To była kolejka obfitująca w gole. Obie ekipy Mazovii w miniony weekend strzeliły w sumie 11 goli. Po 6 trafień wpisały na swoje konto ekipy dębskiego Płomienia i mroziańskiej Watry, a 5 bramek zaliczył siennicki Fenix. Niestety drużyny z powiatu mińskiego ponosiły też wysokie porażki. Wśród nich znalazły się Tygrys, Olimpia czy Tęcza.
Rozstrzelana kolejka
Na stadionie przy sportowej kibice obejrzeli siedem goli. Na szczęście to Mazovia była tą ekipą, która trafiała częściej, dzięki czemu mogła cieszyć się ze zwycięstwa i powrotu na fotel wicelidera. Ta radość była jednak okupiona niesamowitym wysiłkiem, bowiem przez dużą część meczu z Mławianką mińszczanie musieli gonić wynik. Zaczęli jednak dobrze, bo w 11 minucie wynik otworzył Żurawski, ale goście szybko wyrównali, a chwilę przed przerwą wyszli na prowadzenie. Po przerwie Mazovia musiała zaatakować, co też uczyniła, a efektem był gol Smugi z 55 minuty. Niestety powtórzyła się sytuacja z pierwszej połowy i znowu na prowadzeniu była Mławianka. Gospodarze nie zamierzali się poddać, a swoją szansę wyczuli po tym, jak jeden z graczy gości obejrzał czerwoną kartkę. Grali więc w przewadze i szaleńczo zaatakowali, dzięki czemu do bramki trafił Kaczyński, a po kilku minutach Smuga. Były to gole na wagę trzech punktów i zachowanie szans na walkę o pierwsze miejsce.
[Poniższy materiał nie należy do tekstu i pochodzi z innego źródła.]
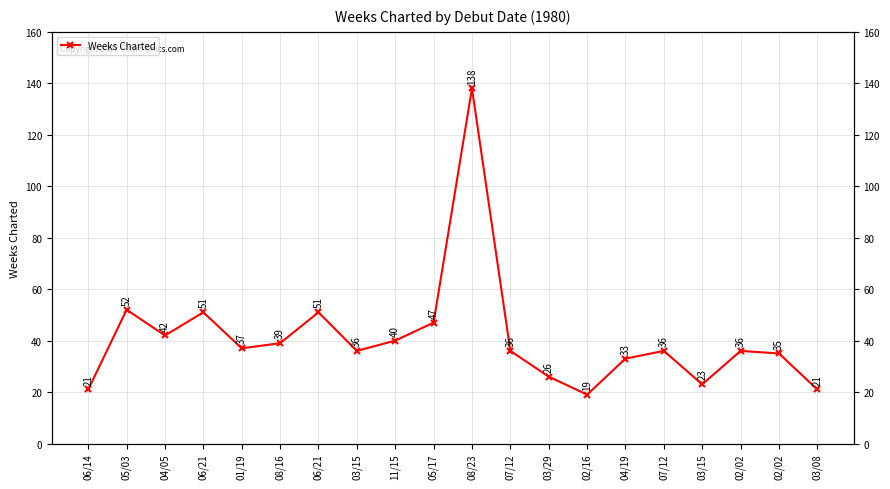

The chart shows a value of 16 at 08/16. True or false?

False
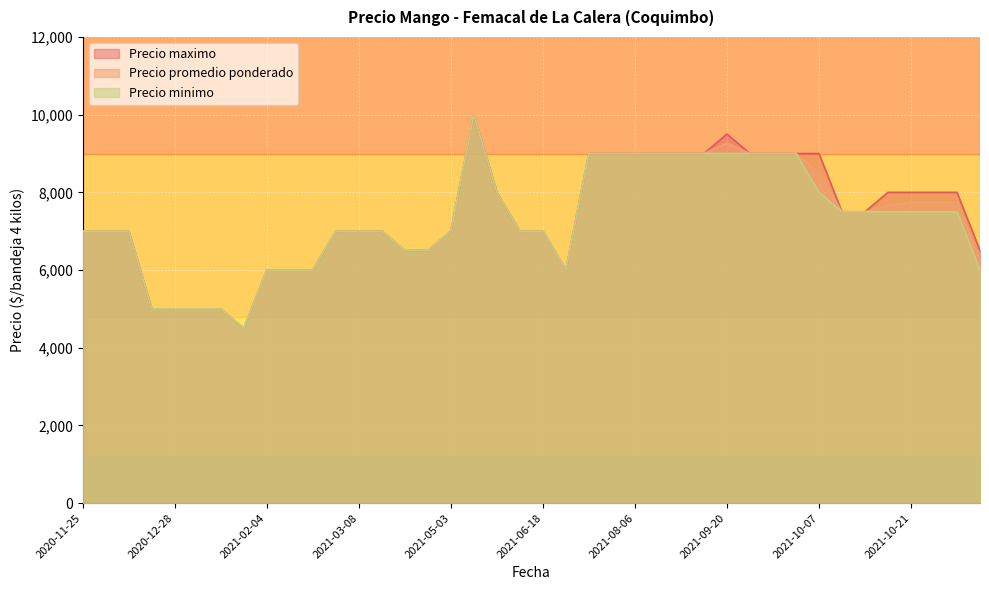

What is the total value across all series at 2020-12-28?

15000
W derbowym meczy Tygrysa Huta Mińska Mazowieckiego z rezerwami Mazovii bramek było więcej, ale emocje opadły już na początku drugiej połowy. Zadecydowała o tym czerwona kartka, którą obejrzał gracz gospodarzy Bucholc. W 35 minucie zatrzymał on ręką piłkę, która zmierzała do bramki. Goście mieli więc rzut karny, który pewnie wykorzystał Kowalczyk. Była to bramka wyrównująca, bo od 7 minuty Tygrys prowadził po golu Habera. Teraz jednak Mazovia II zyskała zupełną przewagę, którą co rusz kwitowała kolejnymi trafieniami – Gańki, Smoderka, Kowalczyka i Zatorskiego. Gospodarze praktycznie cały czas bronili się na swojej połowie.
Niedawną porażkę w Mińsku Mazowieckim powetował sobie natomiast Płomień Dębe Wielkie. Dębianie rozgromili ekipę Orła Unin 6:0. Dwa razy trafiali Woś i Konowrocki, a Matwiejczyk i Jarzębski na listę strzelców wpisali się raz. Podobnie niegościnny był Fenix Siennica, który ograł u siebie Jabłoniankę 5:2. Sienniczanie cały czas kontrolowali mecz. Do przerwy prowadzili 3:1, a w drugiej połowie dołożyli dwa kolejne gole, tracąc jednego. Wśród autorów bramek byli: Sobczyk, Maciejewski, Okrzeja i Waszelewski.
Również Watra Mrozy popisała się wysokim zwycięstwem. Mecz z Wichrem Sadowne był pierwszym, jaki mrozianie rozegrali na swoim boisku od 8 listopada zeszłego roku. Dotychczas wszystkie wiosenne spotkania zaplanowane na stadionie przy ul. Tartacznej odwoływano z powodu złego stanu murawy. Powrót na swoje boisko okazał się bardzo udany, bo Watra wygrała 6:1, choć stan nawierzchni nadal nie był zadowalający. Hat-tricka zaliczył Serwatka, dwa gole dołożył Wronowski, a jednego Święch.